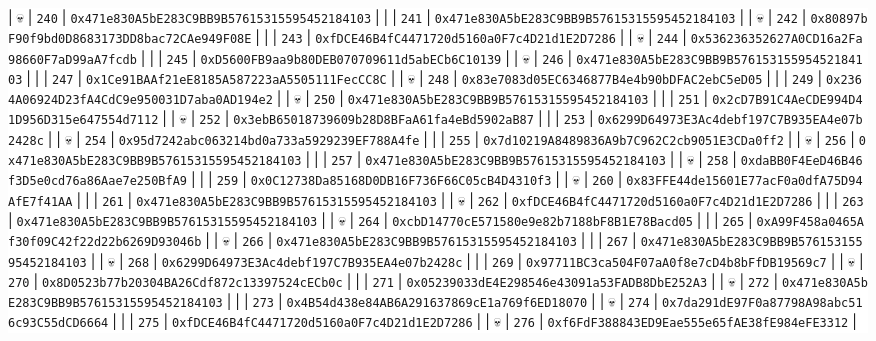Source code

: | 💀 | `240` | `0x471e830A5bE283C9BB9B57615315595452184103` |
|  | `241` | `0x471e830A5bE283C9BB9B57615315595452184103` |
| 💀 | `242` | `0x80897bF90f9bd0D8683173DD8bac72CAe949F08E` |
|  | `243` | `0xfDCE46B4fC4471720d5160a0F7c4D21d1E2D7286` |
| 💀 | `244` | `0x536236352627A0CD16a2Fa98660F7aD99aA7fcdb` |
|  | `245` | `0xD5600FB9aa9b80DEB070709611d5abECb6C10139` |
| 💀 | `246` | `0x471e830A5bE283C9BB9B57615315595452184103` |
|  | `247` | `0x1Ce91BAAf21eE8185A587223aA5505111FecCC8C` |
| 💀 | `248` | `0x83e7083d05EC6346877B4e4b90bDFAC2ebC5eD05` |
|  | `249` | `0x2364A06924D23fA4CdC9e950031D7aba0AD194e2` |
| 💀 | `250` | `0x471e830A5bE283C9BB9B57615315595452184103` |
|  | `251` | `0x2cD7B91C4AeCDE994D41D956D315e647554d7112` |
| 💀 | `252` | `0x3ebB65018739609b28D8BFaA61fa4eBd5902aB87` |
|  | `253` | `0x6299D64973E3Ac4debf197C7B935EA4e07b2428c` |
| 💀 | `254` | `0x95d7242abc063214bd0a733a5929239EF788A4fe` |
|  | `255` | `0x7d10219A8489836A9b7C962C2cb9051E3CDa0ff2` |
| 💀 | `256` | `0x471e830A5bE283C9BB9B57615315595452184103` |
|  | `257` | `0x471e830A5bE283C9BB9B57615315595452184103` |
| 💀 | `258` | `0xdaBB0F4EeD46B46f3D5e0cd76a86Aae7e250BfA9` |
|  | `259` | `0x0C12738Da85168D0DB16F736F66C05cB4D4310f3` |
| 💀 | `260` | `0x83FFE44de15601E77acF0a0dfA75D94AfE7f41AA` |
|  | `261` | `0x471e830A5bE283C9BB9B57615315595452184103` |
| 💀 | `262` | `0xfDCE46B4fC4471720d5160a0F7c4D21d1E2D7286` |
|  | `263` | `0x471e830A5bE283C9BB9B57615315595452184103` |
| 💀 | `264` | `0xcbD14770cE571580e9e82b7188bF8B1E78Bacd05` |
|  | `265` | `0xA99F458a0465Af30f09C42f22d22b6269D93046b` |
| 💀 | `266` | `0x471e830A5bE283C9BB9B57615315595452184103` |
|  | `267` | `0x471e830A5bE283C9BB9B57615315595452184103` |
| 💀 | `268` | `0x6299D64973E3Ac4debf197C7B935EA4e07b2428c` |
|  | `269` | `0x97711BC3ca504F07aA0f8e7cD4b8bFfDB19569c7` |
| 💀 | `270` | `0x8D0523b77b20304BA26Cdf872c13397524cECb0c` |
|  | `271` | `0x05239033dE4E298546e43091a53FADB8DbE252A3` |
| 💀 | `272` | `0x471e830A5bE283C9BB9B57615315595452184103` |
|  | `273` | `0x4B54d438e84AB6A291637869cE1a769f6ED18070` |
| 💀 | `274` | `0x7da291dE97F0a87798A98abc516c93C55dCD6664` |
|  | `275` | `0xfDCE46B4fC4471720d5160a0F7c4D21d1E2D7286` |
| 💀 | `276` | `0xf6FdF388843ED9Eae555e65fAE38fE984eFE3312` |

....

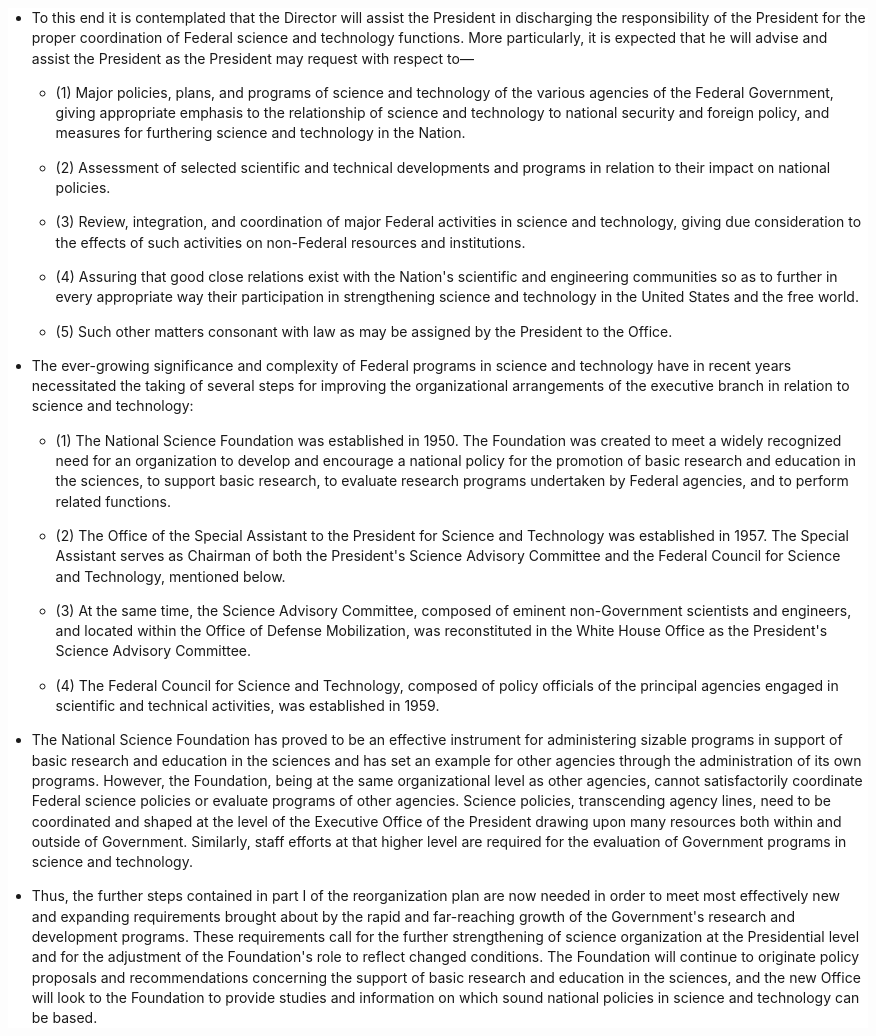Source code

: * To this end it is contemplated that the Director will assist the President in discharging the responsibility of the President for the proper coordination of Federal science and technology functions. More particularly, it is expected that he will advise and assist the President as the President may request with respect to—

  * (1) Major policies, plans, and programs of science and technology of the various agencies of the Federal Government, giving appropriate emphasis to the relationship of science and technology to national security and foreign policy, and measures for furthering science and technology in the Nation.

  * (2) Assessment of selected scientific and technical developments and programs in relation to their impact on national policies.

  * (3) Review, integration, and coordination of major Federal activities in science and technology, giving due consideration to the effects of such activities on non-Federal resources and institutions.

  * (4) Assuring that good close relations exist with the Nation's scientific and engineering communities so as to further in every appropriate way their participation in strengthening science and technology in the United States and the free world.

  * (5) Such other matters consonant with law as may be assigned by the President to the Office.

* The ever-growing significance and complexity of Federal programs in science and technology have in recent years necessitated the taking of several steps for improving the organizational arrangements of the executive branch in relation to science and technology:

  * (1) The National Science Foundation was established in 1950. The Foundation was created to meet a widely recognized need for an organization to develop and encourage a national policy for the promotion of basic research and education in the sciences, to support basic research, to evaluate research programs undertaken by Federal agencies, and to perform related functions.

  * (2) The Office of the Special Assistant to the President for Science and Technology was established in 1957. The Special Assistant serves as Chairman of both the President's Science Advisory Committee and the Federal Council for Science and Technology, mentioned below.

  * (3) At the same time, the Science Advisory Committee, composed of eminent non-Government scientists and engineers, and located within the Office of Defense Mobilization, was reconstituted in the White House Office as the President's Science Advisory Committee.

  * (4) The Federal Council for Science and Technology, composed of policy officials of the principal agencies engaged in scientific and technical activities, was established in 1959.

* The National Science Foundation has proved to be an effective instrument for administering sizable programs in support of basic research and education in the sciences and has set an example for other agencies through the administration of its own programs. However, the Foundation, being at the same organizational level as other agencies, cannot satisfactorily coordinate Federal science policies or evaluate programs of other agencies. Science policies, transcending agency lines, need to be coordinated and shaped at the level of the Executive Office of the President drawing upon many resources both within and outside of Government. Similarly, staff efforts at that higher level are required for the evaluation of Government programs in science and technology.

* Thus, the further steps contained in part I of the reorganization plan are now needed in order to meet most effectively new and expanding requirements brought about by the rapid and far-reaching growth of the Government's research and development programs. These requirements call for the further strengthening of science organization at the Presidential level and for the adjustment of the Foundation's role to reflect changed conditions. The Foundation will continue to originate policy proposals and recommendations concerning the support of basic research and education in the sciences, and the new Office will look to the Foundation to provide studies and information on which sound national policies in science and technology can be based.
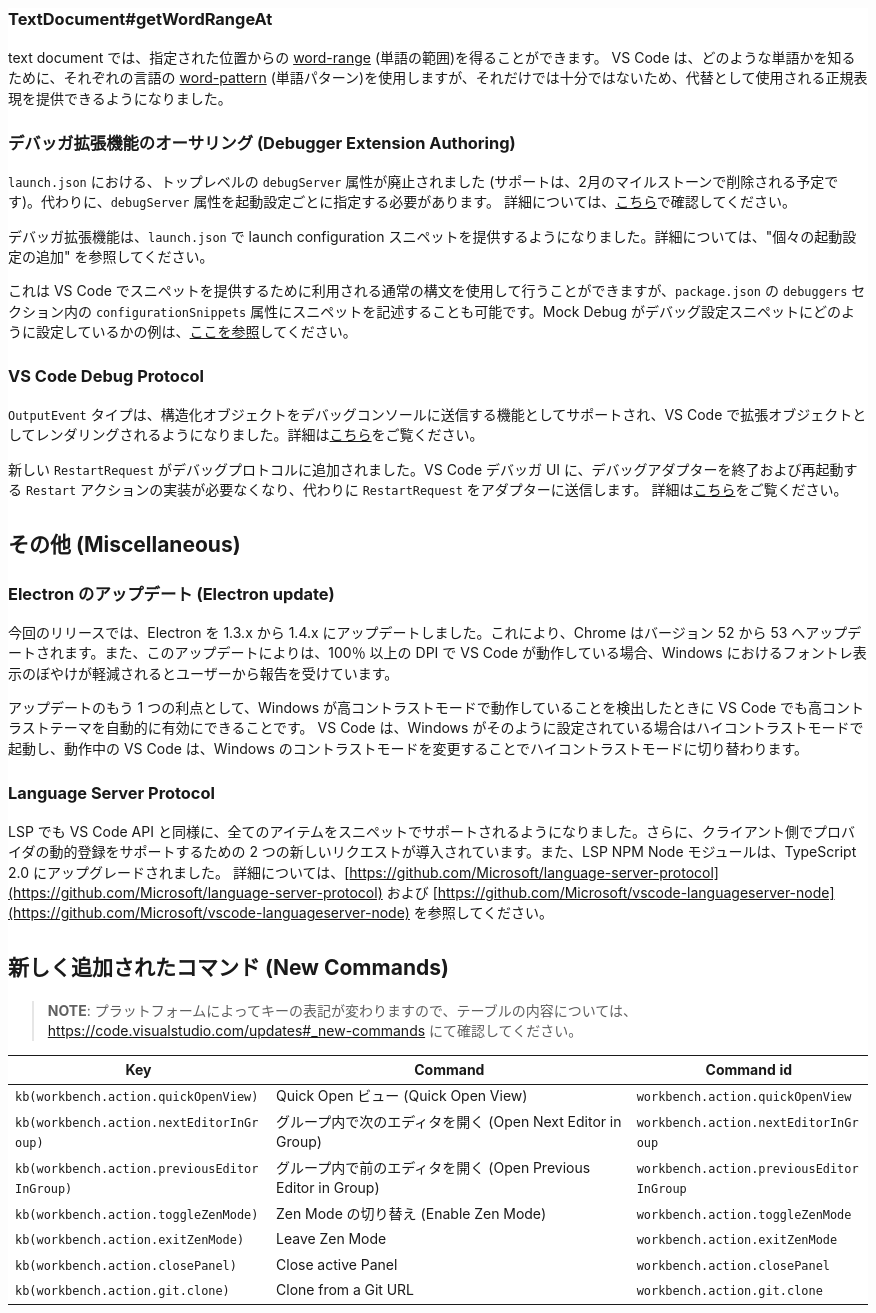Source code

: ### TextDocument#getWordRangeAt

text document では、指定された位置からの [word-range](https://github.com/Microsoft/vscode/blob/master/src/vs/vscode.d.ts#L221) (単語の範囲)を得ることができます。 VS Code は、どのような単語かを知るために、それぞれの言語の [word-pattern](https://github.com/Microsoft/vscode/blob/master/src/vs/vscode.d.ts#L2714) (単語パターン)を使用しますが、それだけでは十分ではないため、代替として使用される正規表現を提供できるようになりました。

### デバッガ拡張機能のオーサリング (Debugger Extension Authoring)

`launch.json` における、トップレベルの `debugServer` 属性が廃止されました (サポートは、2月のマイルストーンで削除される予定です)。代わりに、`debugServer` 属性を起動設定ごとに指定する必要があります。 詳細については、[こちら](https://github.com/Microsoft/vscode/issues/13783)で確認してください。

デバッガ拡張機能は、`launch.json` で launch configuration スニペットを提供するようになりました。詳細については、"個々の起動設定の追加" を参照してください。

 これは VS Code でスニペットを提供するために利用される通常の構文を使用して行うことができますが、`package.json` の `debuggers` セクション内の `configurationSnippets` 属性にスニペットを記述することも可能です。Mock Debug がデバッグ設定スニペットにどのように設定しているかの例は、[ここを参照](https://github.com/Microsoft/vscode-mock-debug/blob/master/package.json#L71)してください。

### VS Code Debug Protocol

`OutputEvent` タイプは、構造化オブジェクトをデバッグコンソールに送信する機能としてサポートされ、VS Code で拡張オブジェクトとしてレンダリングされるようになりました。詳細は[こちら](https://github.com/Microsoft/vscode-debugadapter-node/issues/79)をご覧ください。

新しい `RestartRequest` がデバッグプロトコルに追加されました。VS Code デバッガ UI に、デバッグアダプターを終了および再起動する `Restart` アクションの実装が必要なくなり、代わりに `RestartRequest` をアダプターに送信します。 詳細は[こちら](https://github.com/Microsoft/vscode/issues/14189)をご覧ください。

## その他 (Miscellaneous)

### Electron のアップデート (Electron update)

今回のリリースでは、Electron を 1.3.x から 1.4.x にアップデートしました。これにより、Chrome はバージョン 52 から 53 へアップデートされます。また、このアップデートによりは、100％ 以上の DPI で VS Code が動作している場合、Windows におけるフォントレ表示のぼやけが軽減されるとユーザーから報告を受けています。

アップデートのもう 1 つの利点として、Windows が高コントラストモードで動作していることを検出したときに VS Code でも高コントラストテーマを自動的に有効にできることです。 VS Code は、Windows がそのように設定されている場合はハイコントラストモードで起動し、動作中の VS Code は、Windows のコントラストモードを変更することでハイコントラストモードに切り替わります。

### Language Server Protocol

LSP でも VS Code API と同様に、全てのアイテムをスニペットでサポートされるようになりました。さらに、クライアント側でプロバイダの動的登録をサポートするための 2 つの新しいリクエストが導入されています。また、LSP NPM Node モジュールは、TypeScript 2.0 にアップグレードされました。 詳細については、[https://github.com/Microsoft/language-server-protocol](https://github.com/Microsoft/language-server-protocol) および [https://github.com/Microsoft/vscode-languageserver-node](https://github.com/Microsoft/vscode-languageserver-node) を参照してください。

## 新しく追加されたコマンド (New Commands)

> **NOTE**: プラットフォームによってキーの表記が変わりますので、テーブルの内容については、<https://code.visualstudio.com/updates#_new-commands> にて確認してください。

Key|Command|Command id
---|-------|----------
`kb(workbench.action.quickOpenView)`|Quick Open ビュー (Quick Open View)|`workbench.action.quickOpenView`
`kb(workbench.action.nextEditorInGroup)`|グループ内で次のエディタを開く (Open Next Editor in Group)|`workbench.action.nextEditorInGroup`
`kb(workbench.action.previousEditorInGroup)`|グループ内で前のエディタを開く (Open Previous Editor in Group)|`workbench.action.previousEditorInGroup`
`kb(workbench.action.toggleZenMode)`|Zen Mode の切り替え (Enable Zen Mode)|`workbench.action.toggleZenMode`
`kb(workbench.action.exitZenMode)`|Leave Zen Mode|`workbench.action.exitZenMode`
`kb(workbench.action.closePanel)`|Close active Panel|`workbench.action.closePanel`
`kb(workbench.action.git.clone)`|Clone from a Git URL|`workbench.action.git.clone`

....

Aim of the task: The number of lines containing "other" is all that is wanted; tally them in the data.

Response below: 2